→ Assignment
All of the data is to be repeated verbatim.

→ Records for processing

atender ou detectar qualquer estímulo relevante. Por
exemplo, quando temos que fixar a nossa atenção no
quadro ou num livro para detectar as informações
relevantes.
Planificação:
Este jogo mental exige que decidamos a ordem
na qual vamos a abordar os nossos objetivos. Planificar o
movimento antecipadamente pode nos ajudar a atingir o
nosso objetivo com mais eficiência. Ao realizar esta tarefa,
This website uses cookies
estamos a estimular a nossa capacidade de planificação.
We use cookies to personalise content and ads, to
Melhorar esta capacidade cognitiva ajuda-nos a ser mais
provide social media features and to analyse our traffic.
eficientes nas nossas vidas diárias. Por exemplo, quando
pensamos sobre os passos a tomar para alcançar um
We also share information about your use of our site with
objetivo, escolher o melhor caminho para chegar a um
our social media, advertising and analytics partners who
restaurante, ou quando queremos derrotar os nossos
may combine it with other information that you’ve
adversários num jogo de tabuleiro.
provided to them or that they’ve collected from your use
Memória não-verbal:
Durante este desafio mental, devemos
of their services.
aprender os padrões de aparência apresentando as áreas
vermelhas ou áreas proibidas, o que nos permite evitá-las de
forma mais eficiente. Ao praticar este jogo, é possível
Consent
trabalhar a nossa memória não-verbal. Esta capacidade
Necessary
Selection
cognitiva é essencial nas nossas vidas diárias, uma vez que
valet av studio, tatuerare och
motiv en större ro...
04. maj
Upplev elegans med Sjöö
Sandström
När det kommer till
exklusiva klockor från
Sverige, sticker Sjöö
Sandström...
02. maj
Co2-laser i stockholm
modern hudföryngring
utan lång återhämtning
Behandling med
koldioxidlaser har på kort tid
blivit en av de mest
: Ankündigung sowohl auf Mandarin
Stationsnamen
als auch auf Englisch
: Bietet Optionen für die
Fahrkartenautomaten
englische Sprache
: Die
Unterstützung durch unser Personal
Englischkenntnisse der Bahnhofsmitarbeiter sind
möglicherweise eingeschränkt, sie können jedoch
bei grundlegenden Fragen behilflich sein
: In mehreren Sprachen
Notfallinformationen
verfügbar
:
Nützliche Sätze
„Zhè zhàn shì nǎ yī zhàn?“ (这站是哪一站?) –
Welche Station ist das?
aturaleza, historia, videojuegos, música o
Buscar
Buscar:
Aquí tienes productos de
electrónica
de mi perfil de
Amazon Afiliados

→ Result of the exercise
atender ou detectar qualquer estímulo relevante. Por
exemplo, quando temos que fixar a nossa atenção no
quadro ou num livro para detectar as informações
relevantes.
Planificação:
Este jogo mental exige que decidamos a ordem
na qual vamos a abordar os nossos objetivos. Planificar o
movimento antecipadamente pode nos ajudar a atingir o
nosso objetivo com mais eficiência. Ao realizar esta tarefa,
This website uses cookies
estamos a estimular a nossa capacidade de planificação.
We use cookies to personalise content and ads, to
Melhorar esta capacidade cognitiva ajuda-nos a ser mais
provide social media features and to analyse our traffic.
eficientes nas nossas vidas diárias. Por exemplo, quando
pensamos sobre os passos a tomar para alcançar um
We also share information about your use of our site with
objetivo, escolher o melhor caminho para chegar a um
our social media, advertising and analytics partners who
restaurante, ou quando queremos derrotar os nossos
may combine it with other information that you’ve
adversários num jogo de tabuleiro.
provided to them or that they’ve collected from your use
Memória não-verbal:
Durante este desafio mental, devemos
of their services.
aprender os padrões de aparência apresentando as áreas
vermelhas ou áreas proibidas, o que nos permite evitá-las de
forma mais eficiente. Ao praticar este jogo, é possível
Consent
trabalhar a nossa memória não-verbal. Esta capacidade
Necessary
Selection
cognitiva é essencial nas nossas vidas diárias, uma vez que
valet av studio, tatuerare och
motiv en större ro...
04. maj
Upplev elegans med Sjöö
Sandström
När det kommer till
exklusiva klockor från
Sverige, sticker Sjöö
Sandström...
02. maj
Co2-laser i stockholm
modern hudföryngring
utan lång återhämtning
Behandling med
koldioxidlaser har på kort tid
blivit en av de mest
: Ankündigung sowohl auf Mandarin
Stationsnamen
als auch auf Englisch
: Bietet Optionen für die
Fahrkartenautomaten
englische Sprache
: Die
Unterstützung durch unser Personal
Englischkenntnisse der Bahnhofsmitarbeiter sind
möglicherweise eingeschränkt, sie können jedoch
bei grundlegenden Fragen behilflich sein
: In mehreren Sprachen
Notfallinformationen
verfügbar
:
Nützliche Sätze
„Zhè zhàn shì nǎ yī zhàn?“ (这站是哪一站?) –
Welche Station ist das?
aturaleza, historia, videojuegos, música o
Buscar
Buscar:
Aquí tienes productos de
electrónica
de mi perfil de
Amazon Afiliados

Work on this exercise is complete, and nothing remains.